#### TASK OBJECTIVE:
Extend the forum thread below about a new TT owner's warning lights, starting right after its last line.

#### PASSAGE SHOWN:
=======

# New TT owner, advise please...



## jaymab (Nov 3, 2008)

Hi all, newbie tt owner here.
I've always wanted one and finally taken the plunge.
I have had my nogaro blue 2001 225 tt for a few weeks now, and love it. It's a bit high on the miles but has been well looked after and serviced well.
The first week my remote failed, but with a bit of tinkering and new batteries it finally came back to life. Second week my brake light switch failed and luckily this was cheap and an easy repair to do. I had a couple of weeks happily driving around then this week noticed my air bag light would come on when I started the car and flicker for a couple of miles before going out. Today my orange engine management light has started to come on when I start the car and stays on. The car still drives as it should and doesn't miss a beat. I've read a few posts on here regarding water ingress, could this be my problem as its peppered it down for the last two days?
Any ideas would be greatly appreciated as I don't want to fork out loads to Audi for tests when there seems to be nothing wrong. 
Thanks


----------



## A3DFU (May 7, 2002)

jaymab said:


> Hi all, newbie tt owner here.
> I've always wanted one and finally taken the plunge.
> I have had my nogaro blue 2001 225 tt for a few weeks now, and love it. It's a bit high on the miles but has been well looked after and serviced well.
> The first week my remote failed, but with a bit of tinkering and new batteries it finally came back to life. Second week my brake light switch failed and luckily this was cheap and an easy repair to do. I had a couple of weeks happily driving around then this week noticed my air bag light would come on when I started the car and flicker for a couple of miles before going out. Today my orange engine management light has started to come on when I start the car and stays on. The car still drives as it should and doesn't miss a beat. I've read a few posts on here regarding water ingress, could this be my problem as its peppered it down for the last two days?

=======

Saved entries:
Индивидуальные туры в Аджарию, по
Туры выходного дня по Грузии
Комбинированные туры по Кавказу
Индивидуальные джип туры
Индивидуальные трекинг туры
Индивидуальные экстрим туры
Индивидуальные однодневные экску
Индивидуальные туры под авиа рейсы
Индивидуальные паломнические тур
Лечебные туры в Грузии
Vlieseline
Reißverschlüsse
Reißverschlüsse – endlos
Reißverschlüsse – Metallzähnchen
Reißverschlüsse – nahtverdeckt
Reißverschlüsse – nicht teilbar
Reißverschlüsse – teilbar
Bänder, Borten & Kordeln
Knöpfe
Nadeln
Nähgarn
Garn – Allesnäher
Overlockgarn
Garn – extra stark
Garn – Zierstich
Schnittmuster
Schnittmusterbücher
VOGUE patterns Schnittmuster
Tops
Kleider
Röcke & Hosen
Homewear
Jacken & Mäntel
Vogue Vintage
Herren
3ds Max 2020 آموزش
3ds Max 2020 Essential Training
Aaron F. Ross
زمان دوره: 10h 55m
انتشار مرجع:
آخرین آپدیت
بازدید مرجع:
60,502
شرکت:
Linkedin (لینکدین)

=======

#### ANSWER TO THIS PROBLEM:
> ...


Hi Jay,

welcome to THE forum  
Sorry I'm not much help with tthe problems you incur but I'm sure some of the techie guys will be here soon to answer your questions


----------



## Hark (Aug 23, 2007)

Where abouts are you?

You could really do with getting someone be it a member or local garage to scan the car with vagcom to see what faults its shows


----------



## jaymab (Nov 3, 2008)

Hi Matt, thanks for your reply.
I live in North Nottinghamshire near Mansfield.


----------



## R6B TT (Feb 25, 2003)

jaymab said:


> Hi Matt, thanks for your reply.
> I live in North Nottinghamshire near Mansfield.


Not far from Nem then - check out the TTOC Events board, he organises meets most months and I'm sure someone will be along with Vagcom


----------



## jaymab (Nov 3, 2008)

R6B TT said:


> jaymab said:
> 
> 
> > Hi Matt, thanks for your reply.
> ...


Will do, Thanks.


----------



## Wallsendmag (Feb 12, 2004)

Welcome to the forum.


----------



## malstt (Apr 18, 2007)

hi and welcome 8)


----------



## T3RBO (Dec 9, 2003)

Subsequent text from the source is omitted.